Dementia is a prevalent public disease, has approximately 47 million patients in worldwide, and this number is expected to increase to 131 million by 2050(Arvanitakis et al., 2019). It is most commonly attributed to Alzheimer's disease (AD), accounting for an estimated 60–70% of cases of worldwide(Scheltens et al., 2021). Especially, individuals who suffer from dementia are more vulnerable to COVID-19 and related morbidity(Baranova et al., 2022) and this caused the heaviest social burden to the aging society.

Amyloid-β (Aβ) plaques in the brain is recognized as the pathological hallmarks of AD. However, mountains of evidence indicate that the Aβ cascade alone cannot fully elucidate much of the pathogenesis of AD. Elevated levels of inflammatory cytokines were observed in AD patients’ brain(Leng and Edison, 2021), which indicates neuroinflammation plays a vital role in AD as well. Microglia, a housekeeper in the neuroimmune system, has unique sentinel and defense functions to protect neurons according to phenotypic polarization(Hickman et al., 2018). M1 represents a pro-inflammatory phenotype and secretes inflammatory cytokines, and M2 represents an anti-inflammatory phenotype and produces anti-inflammatory cytokines(Wu et al., 2021). The phenotypic shift from M2-dominant to M1-dominant could lead to inflammatory pathological injury in AD(Xue et al., 2021). Targeting M2 phenotype polarization been found to be a potential therapeutic strategy(Hu et al., 2015), and recent advances in our understanding of microglia have identified it is closely related to triggering receptor expressed on myeloid cells 2 (TREM2)(Ulland and Colonna, 2018). TREM2 is highly specific and expressed by microglia and is a direct regulator known to sustain microglial activation in AD pathology(Cignarella et al., 2020), intersecting cellular responses to Aβ in neurons(Nguyen et al., 2020b). Mountains of evidence suggest that TREM2-dependent microglial activation plays a vital role in delaying AD onset or progression(Nguyen et al., 2020a).

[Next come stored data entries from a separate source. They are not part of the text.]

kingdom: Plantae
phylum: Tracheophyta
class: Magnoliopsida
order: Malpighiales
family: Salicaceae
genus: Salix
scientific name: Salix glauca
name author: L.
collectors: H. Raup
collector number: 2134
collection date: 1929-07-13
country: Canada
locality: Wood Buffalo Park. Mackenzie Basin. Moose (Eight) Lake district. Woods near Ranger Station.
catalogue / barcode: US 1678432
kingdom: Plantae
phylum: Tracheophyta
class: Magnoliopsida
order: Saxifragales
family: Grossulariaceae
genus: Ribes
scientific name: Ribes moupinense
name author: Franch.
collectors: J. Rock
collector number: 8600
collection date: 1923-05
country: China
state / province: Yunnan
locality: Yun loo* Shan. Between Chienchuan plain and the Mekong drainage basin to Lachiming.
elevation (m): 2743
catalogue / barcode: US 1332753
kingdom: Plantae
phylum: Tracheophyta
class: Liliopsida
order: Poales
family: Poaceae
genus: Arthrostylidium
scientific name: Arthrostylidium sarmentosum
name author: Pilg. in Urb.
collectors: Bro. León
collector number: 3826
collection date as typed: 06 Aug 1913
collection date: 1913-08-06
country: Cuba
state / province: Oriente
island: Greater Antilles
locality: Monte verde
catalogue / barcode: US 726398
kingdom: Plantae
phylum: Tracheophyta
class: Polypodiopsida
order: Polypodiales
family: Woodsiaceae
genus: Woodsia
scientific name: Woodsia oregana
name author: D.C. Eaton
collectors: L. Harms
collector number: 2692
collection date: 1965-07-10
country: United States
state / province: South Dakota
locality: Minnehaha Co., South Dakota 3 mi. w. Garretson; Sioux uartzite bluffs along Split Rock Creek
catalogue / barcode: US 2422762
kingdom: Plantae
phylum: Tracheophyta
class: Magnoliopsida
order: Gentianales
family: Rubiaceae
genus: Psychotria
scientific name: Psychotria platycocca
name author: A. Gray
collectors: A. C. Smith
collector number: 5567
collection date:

Alpinae Oxyphyllae Fructus (AE) is the dried ripe fruits of Alpinia oxyphylla Miq.(Zingiberaceae) and is widely used as a traditional Chinese medicine with diverse effects on warming kidney and spleen, improving cognitive ability, anti-oxidative stress, and protecting neurons(Huang et al., 2019; Wang et al., 2018a). Our previous studies found that AE can reverse the cognitive impairments in Aβ-induced mice(Shi et al., 2014, 2015) and show a promising inhibitory effect on neuroinflammation in LPS-induced mice as well(Wang et al., 2018a; Yan et al., 2021). In addition, the increased Iba-1 levels induced by LPS were restored after AE treatment(Wang et al., 2018b), indicating AE protects against neuroinflammation might by regulating microglia activation. However, the detailed mechanism between AE and microglia is unclear. In the present study, we intend to further investigate the regulatory effects of AE on microglia in LPS-induced BV2 cells, explore the potential mechanisms involved in the transition of microglial phenotypes and anti-neuroinflammation effects in AD, and identify the potential active compounds in AE.